Menu

Tod vor Scheidung: Betreiben getrennte Eheleute die Scheidung nicht, werden sie erbrechtlich als verheiratet angesehen

Wurden keine anderen erbrechtlichen Verfügungen getroffen, beerbt der überlebende Ehegatte im Erbfall den anderen. Dieses Erbrecht entfällt natürlich dann, wenn die Ehe vor dem Tod geschieden worden ist. Was aber gilt, wenn sich der Tod in ein laufendes Scheidungsverfahren drängt, musste das Oberlandesgericht Hamm (OLG) beantworten.
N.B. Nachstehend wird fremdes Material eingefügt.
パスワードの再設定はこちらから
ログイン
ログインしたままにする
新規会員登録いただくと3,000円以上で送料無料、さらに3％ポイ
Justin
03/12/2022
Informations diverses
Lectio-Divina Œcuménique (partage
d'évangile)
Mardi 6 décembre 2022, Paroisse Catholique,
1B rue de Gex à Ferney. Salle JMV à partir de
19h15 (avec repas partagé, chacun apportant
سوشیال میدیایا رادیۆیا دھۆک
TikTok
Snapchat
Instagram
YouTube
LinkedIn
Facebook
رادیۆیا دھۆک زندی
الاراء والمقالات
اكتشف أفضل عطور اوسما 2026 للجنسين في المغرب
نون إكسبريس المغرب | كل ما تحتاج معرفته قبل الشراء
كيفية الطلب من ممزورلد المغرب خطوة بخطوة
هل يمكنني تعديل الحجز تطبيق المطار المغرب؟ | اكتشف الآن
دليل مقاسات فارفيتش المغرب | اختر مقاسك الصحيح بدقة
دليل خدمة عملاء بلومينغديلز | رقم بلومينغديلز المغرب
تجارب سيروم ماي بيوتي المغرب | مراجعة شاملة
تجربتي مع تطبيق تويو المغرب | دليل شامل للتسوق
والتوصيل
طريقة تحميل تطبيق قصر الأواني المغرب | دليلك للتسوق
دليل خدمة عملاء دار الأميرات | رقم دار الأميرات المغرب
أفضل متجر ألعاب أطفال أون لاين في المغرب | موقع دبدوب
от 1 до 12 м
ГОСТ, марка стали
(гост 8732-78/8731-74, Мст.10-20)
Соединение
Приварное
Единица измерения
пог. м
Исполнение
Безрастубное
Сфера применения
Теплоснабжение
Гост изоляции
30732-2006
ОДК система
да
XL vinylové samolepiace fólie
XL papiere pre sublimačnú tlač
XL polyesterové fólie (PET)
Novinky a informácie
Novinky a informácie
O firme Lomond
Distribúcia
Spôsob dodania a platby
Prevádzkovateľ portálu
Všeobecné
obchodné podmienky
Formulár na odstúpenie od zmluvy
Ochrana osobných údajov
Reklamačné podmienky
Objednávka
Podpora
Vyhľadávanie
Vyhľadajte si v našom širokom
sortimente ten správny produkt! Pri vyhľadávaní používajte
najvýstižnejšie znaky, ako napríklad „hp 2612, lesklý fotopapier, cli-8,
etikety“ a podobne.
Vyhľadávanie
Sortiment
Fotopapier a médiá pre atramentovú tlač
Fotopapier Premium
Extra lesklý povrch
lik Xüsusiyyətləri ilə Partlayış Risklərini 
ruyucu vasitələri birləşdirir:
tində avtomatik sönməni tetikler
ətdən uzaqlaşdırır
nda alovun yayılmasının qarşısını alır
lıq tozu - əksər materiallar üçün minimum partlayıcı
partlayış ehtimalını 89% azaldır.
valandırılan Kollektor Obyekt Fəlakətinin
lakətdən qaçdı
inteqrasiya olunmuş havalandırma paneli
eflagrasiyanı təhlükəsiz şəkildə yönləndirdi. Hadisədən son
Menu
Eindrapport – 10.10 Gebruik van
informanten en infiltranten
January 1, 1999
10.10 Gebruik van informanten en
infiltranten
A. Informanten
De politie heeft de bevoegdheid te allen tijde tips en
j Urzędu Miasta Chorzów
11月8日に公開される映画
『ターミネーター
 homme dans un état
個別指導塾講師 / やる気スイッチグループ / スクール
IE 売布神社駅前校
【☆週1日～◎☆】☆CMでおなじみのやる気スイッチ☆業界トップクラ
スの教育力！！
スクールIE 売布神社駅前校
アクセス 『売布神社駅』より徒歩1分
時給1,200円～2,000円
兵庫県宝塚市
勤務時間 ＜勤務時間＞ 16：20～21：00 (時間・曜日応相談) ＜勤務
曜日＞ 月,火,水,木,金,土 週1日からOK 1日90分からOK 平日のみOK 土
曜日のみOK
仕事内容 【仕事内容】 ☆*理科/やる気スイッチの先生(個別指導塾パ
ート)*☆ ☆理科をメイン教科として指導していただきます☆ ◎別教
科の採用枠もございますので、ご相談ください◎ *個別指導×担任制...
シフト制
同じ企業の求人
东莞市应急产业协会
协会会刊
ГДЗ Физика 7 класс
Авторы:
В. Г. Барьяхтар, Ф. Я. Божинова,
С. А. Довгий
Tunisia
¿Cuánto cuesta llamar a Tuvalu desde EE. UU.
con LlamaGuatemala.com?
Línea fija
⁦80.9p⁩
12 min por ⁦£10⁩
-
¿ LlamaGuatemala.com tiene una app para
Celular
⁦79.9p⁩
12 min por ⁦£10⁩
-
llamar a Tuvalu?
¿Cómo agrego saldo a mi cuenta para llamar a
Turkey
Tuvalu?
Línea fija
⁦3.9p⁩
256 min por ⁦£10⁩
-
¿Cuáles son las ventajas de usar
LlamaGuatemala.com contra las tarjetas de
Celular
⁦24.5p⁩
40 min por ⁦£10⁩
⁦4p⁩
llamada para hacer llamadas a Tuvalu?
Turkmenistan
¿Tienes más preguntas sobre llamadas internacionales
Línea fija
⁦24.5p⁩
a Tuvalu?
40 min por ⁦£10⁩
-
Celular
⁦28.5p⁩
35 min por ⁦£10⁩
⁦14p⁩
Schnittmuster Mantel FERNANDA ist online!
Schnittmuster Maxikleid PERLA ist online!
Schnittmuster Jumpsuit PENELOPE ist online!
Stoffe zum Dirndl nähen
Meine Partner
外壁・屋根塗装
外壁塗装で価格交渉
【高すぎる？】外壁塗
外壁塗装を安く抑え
Bis das der Tod uns scheidet

Nach der Trennung der Eheleute wurde zunächst das Scheidungsverfahren eingeleitet. Beide Ehegatten einigten sich über den Trennungsunterhalt, führten die Vermögensauseinandersetzung durch und klärten, dass kein Versorgungsausgleich stattfinden solle. Das Scheidungsverfahren betrieben sie jedoch nicht weiter. Und es kam, wie es kommen musste: Zehn Jahre später starb einer der Ehegatten, ohne vorherige Scheidung.

Generell gilt: Verstirbt ein Ehegatte, der selbst den Scheidungsantrag eingereicht oder dem des anderen Ehegatten zugestimmt hat, und lagen zum Todeszeitpunkt alle Scheidungsvoraussetzungen vor, wird die Ehe erbrechtlich wie bereits geschieden behandelt.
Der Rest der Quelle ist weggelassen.